Geography
- Location: 4413-4421 Fifteenth Avenue, Brooklyn, New York, United States
- Coordinates: 40°38′06″N 73°59′06″W﻿ / ﻿40.63496760924068°N 73.98491036050824°W

Organization
- Care system: Private
- Type: General

History
- Former names: Borough Park General Hospital; Brooklyn Doctors Hospital; Boro Park Maternity Hospital;
- Opened: 1920s
- Closed: 1960

Links
- Lists: Hospitals in New York State
- Other links: Hospitals in Brooklyn

= Boro Park General Hospital =

Brooklyn hospital

Boro Park General Hospital (sometimes written Borough Park General Hospital), was a 1920s to 1960 hospital whose Brooklyn address concurrently had one of two other names.
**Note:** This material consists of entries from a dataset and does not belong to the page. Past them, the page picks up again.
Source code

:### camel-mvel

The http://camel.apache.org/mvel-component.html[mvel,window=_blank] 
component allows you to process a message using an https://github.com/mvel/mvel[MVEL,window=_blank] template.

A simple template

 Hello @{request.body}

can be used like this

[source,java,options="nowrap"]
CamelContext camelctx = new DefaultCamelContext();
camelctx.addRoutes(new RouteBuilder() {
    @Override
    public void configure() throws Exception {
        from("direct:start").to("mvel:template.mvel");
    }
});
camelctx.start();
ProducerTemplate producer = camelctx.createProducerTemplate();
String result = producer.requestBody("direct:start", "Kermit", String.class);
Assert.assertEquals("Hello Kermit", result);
The 1925-built structure is now a school.

==History==
Boro Park General Hospital, (4413-4421 Fifteenth Avenue) included Boro Park Maternity Hospital, which was bought by "Dr. Philip Mininberg, an obstetrician" and renamed Brooklyn Doctors Hospital. The hospital's maternity annex, built in 1925, was sufficiently separate so that during a 1935 fire that "filled the maternity structure with smoke" three doctors and ten nurses moved the ground floor mothers and babies to the General Hospital "next door."

They also owned the 45th street corner property across Fifteenth Avenue, and they had a nursing school. After a fire, that property (4420 15th Avenue) was torn down and the lot remained vacant until 1986.